_Working data_:
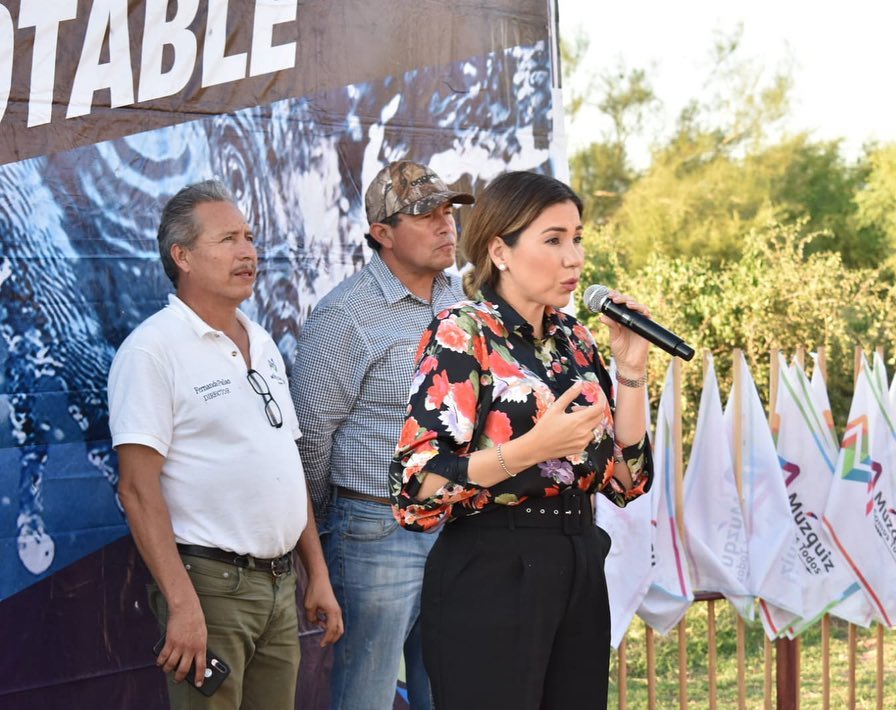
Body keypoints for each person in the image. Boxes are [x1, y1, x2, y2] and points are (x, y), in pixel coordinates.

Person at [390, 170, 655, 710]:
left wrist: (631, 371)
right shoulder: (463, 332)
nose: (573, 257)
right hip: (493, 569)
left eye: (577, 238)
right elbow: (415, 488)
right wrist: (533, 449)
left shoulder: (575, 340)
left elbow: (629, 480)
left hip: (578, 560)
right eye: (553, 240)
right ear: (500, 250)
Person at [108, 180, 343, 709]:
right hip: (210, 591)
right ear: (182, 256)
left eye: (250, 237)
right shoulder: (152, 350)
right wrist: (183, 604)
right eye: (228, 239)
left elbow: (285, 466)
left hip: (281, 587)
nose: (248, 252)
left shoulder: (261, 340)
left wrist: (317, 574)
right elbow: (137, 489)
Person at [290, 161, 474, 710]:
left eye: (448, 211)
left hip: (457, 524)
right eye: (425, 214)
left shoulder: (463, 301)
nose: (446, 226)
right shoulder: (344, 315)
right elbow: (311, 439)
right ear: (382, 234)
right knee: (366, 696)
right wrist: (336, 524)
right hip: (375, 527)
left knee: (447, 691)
--
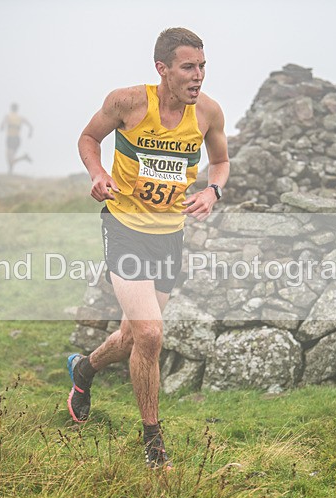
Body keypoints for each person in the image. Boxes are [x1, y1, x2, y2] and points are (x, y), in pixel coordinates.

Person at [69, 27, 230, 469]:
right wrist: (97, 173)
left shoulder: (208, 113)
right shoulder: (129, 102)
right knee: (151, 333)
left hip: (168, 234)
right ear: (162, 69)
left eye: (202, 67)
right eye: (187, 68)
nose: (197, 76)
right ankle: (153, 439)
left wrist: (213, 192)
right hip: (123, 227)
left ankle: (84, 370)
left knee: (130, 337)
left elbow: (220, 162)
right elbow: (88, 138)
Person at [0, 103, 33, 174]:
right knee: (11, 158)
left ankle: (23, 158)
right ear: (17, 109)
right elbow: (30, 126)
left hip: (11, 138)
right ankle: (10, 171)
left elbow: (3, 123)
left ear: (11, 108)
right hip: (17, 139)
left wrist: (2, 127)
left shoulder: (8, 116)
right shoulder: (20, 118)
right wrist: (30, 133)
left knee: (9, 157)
...
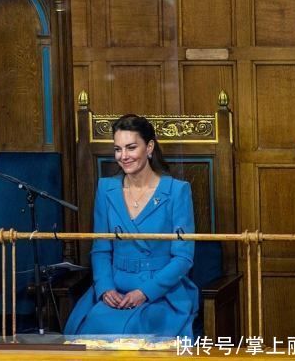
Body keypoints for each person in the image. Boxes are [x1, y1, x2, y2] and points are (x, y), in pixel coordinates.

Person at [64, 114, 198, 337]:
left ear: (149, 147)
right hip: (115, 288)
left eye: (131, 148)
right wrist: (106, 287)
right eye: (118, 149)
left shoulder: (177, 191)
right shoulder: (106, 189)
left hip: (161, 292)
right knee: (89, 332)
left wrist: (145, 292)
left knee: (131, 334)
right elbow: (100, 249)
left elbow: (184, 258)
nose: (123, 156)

_Activity_:
For the listing above, print only the lines starting at the line containing "left ankle: (23, 158)" and ending at the line containing "left knee: (9, 157)", exactly, both included.

_Solution below_:
left ankle: (23, 158)
right ear: (17, 109)
right elbow: (30, 126)
left hip: (11, 138)
right ankle: (10, 171)
left elbow: (3, 123)
left ear: (11, 108)
right hip: (17, 139)
left wrist: (2, 127)
left shoulder: (8, 116)
right shoulder: (20, 118)
right wrist: (30, 133)
left knee: (9, 157)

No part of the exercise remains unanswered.